Many! I will say that I had been very used to the vicissitudes, slower times, busier times, not taking it personally. Having confidence it will come back around or that I need to make changes to keep up with the times. This is the first time that I really have no idea what’s happening! But I will say that most of my colleagues and I are in the place of, is this normal, are these the normal curves, or is this the end of this industry as we know it? I really don’t know. I know that I’ve never been better at my job than I am now. I know that most of my colleagues feel the same way. I used to always be able to look at where there was energy and new business, and who’s working and why, and I’d be able to figure out that, that’s puzzle with some tenacity. This is the first time where I’m not seeing much there, there. I’m not seeing a lot of answers to my questions. And that is scary, I don’t think it’s devastating, but it’s uncertain.

Mhmm.

I think that those of us who are curious, creative and dogged will find a path, but I don’t know if it will be the same construct that it has been. A lot of people have been talking about this AI stuff. I’m not seeing AI quite there yet, as the technology to take all of our photo jobs, but it will be, it just isn’t there quite yet. And with all technology, the dream is that it will just support the creative vision. This is the first time where it feels a little different, it’s not a post tool, it’s not CGI, it’s more advanced than that. So I don’t know what that looks like down the road.

I mean I’ve talked to a lot of people, writers, technical writers, they’re finding the same thing… I think there’s a confluence of there being this very sophisticated technology, which can do a lot of what we do, and the fact that people are no longer working in an office together, so there’s no institutional knowledge or understanding or taste for that matter, community…. So most people who know what they’re doing will say, “AI is still kind of cheesy, you can tell the difference,” whatever. But guess what, there’s more than half the people that don’t care or don’t know the difference.

______

PROBLEMS TO SOLVE →
1: Extract the passage of the interview excerpt from "I mean I’ve" up to and including "know the difference.".
2: Answer these questions from the interview excerpt:
(a) What does the speaker say they have never been better at than they are now?
(b) Besides calling it more advanced, what two things does the speaker say AI is not?
(c) What share of people does the speaker say don't care or don't know the difference?

ENTRIES SHOWN →
______

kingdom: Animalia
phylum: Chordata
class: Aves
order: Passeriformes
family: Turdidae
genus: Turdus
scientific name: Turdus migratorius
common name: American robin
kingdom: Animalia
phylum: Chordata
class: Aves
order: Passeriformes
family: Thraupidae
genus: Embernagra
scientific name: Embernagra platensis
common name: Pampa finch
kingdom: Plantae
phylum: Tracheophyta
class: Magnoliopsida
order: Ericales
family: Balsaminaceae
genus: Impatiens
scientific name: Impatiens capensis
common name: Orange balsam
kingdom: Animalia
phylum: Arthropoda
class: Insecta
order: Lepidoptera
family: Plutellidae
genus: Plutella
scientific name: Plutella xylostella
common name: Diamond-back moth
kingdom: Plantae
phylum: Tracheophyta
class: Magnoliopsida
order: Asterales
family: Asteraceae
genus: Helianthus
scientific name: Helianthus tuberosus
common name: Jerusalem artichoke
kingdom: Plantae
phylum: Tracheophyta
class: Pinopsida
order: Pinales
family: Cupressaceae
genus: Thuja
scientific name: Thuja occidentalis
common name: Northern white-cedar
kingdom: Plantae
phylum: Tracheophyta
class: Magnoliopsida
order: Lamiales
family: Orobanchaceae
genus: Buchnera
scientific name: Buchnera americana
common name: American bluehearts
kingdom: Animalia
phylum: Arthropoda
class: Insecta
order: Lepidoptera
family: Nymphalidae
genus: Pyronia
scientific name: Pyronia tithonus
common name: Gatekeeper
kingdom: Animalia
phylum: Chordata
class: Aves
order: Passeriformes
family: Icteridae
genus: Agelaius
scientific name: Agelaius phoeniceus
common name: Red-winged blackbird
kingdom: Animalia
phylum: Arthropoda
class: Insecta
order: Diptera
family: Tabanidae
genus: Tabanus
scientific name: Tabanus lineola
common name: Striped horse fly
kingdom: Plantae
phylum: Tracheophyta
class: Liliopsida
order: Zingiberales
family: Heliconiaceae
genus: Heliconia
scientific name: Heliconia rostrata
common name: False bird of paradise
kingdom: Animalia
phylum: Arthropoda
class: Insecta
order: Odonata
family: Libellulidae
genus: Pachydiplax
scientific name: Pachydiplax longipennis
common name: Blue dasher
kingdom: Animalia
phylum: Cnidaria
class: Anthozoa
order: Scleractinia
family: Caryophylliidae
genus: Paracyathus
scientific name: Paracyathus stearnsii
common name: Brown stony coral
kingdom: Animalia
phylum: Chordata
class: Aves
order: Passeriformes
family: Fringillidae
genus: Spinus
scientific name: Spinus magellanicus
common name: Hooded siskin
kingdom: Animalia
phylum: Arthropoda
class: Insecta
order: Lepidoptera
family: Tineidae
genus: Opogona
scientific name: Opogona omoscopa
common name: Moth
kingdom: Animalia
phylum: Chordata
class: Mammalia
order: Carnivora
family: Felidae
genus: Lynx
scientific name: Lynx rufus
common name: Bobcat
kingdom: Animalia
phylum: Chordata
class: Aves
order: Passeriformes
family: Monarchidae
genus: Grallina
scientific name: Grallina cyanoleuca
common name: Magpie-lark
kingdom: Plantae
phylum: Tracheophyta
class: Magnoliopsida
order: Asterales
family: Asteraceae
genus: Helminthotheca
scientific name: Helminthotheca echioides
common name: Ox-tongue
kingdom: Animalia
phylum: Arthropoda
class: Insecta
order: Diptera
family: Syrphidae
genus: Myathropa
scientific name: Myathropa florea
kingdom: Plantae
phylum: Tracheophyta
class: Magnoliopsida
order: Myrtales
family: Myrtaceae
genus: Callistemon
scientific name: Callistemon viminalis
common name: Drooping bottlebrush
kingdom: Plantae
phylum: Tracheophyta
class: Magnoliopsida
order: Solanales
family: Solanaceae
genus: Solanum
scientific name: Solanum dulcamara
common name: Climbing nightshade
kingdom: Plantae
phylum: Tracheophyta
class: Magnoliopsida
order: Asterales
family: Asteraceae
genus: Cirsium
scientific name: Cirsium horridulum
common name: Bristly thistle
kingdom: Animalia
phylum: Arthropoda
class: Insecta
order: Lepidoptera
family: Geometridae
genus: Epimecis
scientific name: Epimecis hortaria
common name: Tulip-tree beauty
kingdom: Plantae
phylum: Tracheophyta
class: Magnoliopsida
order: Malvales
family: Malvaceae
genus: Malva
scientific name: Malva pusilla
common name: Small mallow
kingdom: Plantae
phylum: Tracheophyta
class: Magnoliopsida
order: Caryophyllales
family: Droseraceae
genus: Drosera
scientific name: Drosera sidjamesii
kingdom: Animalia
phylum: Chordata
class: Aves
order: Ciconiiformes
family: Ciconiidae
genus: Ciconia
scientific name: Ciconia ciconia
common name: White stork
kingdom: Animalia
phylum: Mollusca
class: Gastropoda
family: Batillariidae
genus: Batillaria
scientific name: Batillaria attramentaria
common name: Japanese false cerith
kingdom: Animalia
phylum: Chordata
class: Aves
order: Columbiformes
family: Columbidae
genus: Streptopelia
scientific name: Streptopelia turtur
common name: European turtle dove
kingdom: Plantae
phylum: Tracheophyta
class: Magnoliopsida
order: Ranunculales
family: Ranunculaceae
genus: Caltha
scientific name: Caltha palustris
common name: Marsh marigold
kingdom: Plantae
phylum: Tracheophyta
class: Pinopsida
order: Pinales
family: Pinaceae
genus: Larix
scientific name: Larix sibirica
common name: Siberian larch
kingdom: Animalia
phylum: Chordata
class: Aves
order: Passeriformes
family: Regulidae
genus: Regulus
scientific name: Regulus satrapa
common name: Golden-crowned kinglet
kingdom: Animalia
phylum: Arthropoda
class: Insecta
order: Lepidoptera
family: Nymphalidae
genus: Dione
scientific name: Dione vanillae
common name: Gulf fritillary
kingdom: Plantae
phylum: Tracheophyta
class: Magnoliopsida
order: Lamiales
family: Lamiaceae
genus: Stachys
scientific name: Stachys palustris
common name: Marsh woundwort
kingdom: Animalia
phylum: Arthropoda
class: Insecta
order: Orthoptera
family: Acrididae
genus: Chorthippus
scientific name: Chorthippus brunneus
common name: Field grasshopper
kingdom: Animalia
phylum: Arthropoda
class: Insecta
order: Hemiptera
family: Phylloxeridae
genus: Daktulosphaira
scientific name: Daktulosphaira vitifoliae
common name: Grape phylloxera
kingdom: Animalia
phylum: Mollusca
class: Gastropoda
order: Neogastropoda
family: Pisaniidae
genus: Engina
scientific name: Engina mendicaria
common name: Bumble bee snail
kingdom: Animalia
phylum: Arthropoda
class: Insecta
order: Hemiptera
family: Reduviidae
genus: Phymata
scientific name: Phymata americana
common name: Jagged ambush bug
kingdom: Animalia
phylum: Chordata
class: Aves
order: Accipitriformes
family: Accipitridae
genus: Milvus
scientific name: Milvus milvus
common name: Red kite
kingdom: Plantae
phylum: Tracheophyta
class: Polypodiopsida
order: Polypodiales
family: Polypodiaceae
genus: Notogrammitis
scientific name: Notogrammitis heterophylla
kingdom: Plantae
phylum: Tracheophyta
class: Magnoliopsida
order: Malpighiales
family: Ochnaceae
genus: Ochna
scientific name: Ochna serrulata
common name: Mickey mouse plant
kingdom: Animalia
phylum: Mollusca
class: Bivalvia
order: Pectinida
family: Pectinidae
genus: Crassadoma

______

ACTIVITY ANSWERS →
1:
I mean I’ve talked to a lot of people, writers, technical writers, they’re finding the same thing… I think there’s a confluence of there being this very sophisticated technology, which can do a lot of what we do, and the fact that people are no longer working in an office together, so there’s no institutional knowledge or understanding or taste for that matter, community…. So most people who know what they’re doing will say, “AI is still kind of cheesy, you can tell the difference,” whatever. But guess what, there’s more than half the people that don’t care or don’t know the difference.

2:
(a) Their job.
(b) A post tool and CGI.
(c) More than half.